The regressors are the true cause of the movements in the dependent variable.
There is omitted variable bias.
You have chosen the most appropriate set of regressors.

For example, think of regressing \(TestScore\) on \(PLS\) which measures the available parking lot space in thousand square feet. You are likely to observe a significant coefficient of reasonable magnitude and moderate to high values for \(R^2\) and \(\bar{R}^2\). The reason for this is that parking lot space is correlated with many determinants of the test score like location, class size, financial endowment and so on. Although we do not have observations on \(PLS\), we can use R to generate some relatively realistic data.

# set seed for reproducibility
set.seed(1)

# generate observations for parking lot space
CASchools$PLS <- c(22 * CASchools$income 
                   - 15 * CASchools$STR 
                   + 0.2 * CASchools$expenditure
                   + rnorm(nrow(CASchools), sd = 80) + 3000)

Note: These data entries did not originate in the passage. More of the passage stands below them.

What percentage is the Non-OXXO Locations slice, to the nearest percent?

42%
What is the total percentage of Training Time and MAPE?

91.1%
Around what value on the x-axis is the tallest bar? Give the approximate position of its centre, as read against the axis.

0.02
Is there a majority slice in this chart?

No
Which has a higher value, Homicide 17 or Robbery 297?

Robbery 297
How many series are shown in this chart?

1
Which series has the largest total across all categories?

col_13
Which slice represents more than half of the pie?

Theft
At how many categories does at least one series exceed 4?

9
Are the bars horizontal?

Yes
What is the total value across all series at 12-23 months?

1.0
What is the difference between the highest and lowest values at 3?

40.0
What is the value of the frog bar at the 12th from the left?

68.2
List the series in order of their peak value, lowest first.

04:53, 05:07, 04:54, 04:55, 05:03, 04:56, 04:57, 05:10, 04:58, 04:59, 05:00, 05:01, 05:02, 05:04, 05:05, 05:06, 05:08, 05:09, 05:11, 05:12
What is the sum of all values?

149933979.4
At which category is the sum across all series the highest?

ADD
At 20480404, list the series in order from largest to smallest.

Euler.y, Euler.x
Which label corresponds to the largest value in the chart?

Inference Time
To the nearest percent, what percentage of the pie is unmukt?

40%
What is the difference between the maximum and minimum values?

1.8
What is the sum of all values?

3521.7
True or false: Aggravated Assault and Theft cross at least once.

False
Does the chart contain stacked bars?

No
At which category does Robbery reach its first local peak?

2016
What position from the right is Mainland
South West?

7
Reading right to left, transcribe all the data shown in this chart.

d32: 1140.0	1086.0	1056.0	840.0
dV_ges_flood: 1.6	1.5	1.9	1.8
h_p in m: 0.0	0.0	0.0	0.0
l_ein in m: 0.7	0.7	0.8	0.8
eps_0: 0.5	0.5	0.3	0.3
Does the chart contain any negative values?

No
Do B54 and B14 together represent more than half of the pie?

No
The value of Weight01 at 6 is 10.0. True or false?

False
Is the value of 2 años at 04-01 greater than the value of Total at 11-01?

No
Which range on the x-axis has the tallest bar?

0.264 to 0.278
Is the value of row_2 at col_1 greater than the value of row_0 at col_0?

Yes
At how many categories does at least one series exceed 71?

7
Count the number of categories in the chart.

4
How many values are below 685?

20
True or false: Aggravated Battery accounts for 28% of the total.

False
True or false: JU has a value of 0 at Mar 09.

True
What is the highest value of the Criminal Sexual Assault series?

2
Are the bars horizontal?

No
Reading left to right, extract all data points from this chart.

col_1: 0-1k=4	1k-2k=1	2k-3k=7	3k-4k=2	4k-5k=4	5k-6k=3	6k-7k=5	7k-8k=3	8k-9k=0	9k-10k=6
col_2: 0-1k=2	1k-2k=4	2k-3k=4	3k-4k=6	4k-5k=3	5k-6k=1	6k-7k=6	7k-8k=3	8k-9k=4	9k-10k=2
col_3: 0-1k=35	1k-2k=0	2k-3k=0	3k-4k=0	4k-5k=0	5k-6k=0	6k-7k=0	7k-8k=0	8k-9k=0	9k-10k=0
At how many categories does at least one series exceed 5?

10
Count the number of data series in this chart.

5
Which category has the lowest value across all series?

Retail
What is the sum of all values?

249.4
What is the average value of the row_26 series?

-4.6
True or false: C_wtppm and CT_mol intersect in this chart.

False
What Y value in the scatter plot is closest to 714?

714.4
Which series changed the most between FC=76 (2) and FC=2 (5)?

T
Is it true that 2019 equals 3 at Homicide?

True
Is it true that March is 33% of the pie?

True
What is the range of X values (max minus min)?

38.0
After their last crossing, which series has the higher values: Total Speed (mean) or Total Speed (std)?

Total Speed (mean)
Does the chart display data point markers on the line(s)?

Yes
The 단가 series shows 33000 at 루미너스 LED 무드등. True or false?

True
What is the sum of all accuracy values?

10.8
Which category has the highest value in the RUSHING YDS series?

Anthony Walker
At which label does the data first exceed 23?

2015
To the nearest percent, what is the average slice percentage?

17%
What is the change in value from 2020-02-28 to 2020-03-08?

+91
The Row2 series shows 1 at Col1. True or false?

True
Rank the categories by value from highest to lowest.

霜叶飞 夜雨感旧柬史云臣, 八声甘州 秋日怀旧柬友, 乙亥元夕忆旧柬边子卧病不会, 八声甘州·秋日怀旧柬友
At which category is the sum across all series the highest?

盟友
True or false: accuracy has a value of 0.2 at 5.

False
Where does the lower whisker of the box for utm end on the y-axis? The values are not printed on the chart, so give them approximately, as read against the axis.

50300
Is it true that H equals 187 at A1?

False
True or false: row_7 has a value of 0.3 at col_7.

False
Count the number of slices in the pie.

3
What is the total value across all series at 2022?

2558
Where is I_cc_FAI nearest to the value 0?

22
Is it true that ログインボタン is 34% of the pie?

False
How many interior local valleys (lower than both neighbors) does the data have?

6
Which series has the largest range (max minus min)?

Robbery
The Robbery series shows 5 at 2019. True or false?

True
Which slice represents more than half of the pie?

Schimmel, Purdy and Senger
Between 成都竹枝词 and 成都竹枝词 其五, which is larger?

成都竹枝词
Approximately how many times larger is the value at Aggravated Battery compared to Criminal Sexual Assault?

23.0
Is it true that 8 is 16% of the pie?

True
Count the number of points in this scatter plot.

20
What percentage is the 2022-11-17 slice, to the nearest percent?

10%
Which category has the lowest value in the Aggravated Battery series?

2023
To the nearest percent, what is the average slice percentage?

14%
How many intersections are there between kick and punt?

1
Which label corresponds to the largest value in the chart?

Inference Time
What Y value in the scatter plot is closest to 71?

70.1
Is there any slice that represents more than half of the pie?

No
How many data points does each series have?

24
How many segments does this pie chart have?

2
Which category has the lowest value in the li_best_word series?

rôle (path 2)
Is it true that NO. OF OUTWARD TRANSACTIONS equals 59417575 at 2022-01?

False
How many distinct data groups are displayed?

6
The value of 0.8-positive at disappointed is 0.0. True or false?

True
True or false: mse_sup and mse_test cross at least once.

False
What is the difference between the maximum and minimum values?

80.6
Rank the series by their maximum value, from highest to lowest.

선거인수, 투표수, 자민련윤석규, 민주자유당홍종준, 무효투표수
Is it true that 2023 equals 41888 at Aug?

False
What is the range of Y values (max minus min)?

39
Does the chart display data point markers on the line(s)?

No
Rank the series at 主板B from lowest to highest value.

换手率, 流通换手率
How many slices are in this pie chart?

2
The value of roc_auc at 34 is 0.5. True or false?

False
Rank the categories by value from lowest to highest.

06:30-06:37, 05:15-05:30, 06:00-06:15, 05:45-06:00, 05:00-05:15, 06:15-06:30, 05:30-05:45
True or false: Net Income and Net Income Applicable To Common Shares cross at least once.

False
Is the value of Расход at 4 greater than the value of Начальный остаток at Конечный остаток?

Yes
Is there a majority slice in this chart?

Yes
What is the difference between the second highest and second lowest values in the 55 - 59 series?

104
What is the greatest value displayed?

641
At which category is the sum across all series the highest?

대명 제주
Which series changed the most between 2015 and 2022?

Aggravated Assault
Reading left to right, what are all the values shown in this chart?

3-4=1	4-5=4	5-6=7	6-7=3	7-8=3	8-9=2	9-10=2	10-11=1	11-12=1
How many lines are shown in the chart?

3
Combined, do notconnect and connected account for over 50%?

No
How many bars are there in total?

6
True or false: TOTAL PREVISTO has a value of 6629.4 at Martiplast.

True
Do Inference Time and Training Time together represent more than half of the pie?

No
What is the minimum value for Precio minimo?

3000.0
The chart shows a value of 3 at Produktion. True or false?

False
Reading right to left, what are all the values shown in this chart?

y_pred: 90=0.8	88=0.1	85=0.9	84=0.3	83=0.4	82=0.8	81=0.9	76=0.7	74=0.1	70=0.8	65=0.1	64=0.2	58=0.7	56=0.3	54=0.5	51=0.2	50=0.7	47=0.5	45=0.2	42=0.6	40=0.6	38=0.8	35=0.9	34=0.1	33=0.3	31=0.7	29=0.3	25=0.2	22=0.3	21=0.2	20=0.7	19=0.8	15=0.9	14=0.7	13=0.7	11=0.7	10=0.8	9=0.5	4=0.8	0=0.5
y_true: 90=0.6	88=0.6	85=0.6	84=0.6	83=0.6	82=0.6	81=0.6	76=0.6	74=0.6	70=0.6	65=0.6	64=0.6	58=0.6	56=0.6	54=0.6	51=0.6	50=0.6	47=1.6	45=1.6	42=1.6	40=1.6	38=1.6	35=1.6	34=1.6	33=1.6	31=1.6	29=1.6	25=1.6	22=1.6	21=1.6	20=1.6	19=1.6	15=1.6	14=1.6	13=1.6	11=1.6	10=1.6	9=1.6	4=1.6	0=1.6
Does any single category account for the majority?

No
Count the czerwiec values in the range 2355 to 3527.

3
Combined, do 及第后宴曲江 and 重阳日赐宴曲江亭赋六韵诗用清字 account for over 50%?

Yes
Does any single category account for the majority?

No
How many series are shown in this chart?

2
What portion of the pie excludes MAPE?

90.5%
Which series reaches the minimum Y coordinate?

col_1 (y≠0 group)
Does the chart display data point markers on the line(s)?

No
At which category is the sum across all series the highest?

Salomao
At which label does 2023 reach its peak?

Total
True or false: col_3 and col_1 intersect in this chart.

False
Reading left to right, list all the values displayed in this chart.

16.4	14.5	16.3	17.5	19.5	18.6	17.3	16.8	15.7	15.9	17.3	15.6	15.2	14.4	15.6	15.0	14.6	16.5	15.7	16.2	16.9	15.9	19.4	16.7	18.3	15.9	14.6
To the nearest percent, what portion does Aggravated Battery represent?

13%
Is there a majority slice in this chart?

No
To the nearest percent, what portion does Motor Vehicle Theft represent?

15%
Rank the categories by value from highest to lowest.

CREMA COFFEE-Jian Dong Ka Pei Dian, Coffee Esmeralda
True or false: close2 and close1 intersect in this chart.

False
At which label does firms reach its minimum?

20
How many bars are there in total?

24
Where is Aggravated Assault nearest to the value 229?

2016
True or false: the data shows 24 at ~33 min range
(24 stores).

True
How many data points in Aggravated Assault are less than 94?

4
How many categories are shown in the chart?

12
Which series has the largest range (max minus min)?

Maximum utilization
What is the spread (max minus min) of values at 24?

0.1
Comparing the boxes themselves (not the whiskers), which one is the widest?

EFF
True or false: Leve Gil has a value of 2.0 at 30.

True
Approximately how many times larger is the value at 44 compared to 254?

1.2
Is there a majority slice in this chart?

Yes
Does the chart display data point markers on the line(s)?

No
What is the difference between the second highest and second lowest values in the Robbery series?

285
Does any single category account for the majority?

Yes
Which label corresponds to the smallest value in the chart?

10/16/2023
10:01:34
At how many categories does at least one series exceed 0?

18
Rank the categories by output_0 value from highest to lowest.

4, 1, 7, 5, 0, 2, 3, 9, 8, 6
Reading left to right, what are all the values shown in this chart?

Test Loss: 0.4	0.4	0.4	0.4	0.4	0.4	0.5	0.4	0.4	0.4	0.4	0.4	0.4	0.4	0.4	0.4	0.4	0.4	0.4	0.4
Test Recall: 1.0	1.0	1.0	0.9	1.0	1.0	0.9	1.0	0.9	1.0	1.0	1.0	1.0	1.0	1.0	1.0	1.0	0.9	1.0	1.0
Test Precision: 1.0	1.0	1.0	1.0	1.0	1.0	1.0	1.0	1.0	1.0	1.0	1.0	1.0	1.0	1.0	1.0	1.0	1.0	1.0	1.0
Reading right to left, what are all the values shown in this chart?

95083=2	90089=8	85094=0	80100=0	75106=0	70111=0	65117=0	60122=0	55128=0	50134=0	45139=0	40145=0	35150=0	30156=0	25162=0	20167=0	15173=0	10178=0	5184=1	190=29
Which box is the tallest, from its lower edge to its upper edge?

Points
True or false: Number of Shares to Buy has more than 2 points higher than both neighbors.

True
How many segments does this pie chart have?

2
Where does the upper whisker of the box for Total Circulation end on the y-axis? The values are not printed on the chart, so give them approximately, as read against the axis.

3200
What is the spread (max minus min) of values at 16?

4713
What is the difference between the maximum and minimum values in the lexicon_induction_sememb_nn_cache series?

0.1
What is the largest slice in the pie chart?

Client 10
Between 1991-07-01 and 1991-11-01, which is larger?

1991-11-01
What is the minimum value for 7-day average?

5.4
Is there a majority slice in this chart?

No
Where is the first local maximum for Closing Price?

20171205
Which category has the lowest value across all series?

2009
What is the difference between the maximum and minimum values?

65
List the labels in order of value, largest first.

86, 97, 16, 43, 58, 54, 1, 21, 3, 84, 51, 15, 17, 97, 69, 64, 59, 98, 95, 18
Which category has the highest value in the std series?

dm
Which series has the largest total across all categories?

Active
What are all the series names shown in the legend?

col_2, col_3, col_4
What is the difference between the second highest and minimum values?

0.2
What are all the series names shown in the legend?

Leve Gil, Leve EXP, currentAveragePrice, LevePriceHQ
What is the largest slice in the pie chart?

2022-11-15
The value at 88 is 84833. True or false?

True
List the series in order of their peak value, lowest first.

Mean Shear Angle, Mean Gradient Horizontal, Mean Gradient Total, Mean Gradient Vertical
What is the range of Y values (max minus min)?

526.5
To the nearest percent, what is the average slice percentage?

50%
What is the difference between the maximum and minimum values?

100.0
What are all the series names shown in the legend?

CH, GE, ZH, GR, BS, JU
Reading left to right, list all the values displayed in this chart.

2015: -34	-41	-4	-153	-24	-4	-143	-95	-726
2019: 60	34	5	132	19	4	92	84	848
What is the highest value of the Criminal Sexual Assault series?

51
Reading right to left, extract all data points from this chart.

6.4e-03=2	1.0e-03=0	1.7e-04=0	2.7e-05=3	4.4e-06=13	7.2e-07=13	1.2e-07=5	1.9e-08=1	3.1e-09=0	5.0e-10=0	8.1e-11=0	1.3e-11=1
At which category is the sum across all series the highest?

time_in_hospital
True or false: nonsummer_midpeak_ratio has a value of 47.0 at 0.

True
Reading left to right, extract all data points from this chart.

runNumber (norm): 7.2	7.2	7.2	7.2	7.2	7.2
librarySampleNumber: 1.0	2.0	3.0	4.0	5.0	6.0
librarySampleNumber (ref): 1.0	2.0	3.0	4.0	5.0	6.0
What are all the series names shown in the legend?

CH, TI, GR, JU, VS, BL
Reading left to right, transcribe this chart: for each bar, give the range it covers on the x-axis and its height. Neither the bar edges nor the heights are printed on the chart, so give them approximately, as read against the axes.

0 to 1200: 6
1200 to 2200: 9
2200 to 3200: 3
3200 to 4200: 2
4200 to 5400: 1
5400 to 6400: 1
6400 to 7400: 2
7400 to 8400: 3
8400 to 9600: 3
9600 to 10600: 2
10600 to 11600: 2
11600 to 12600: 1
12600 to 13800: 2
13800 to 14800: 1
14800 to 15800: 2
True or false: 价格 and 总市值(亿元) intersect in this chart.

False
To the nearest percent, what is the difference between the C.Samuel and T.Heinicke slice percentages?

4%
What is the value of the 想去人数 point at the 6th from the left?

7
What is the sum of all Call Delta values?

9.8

# plot parking lot space against test score
plot(CASchools$PLS, 
     CASchools$score,
     xlab = "Parking Lot Space",
     ylab = "Test Score",
     pch = 20,
     col = "steelblue")


# regress test score on PLS
summary(lm(score ~ PLS, data = CASchools))
#> 
#> Call:
#> lm(formula = score ~ PLS, data = CASchools)
#> 
#> Residuals:
#>     Min      1Q  Median      3Q     Max 
#> -42.608 -11.049   0.342  12.558  37.105 
#> 
#> Coefficients:
#>              Estimate Std. Error t value Pr(>|t|)    
#> (Intercept) 4.897e+02  1.227e+01   39.90   <2e-16 ***
#> PLS         4.002e-02  2.981e-03   13.43   <2e-16 ***
#> ---
#> Signif. codes:  0 '***' 0.001 '**' 0.01 '*' 0.05 '.' 0.1 ' ' 1
#> 
#> Residual standard error: 15.95 on 418 degrees of freedom
#> Multiple R-squared:  0.3013, Adjusted R-squared:  0.2996 
#> F-statistic: 180.2 on 1 and 418 DF,  p-value: < 2.2e-16

\(PLS\) is generated as a linear function of \(expenditure\), \(income\), \(STR\) and a random disturbance. Therefore the data suggest that there is some positive relationship between parking lot space and test score. In fact, when estimating the model \[\begin{align} TestScore = \beta_0 + \beta_1 \times PLS + u. \tag{7.1} \end{align}\] using lm() we find that the coefficient on \(PLS\) is positive and significantly different from zero. Also \(R^2\) and \(\bar{R}^2\) are about \(0.3\) which is a lot more than the roughly \(0.05\) observed when regressing the test scores on the class sizes only. This suggests that increasing the parking lot space boosts a school’s test scores and that model (7.1) does even better in explaining heterogeneity in the dependent variable than a model with \(STR\) as the only regressor. Keeping in mind how \(PLS\) is constructed this comes as no surprise. It is evident that the high \(R^2\) cannot be used to conclude that the estimated relation between parking lot space and test scores is causal: the (relatively) high \(R^2\) is due to correlation between \(PLS\) and other determinants and/or control variables. Increasing parking lot space is not an appropriate measure to generate more learning success!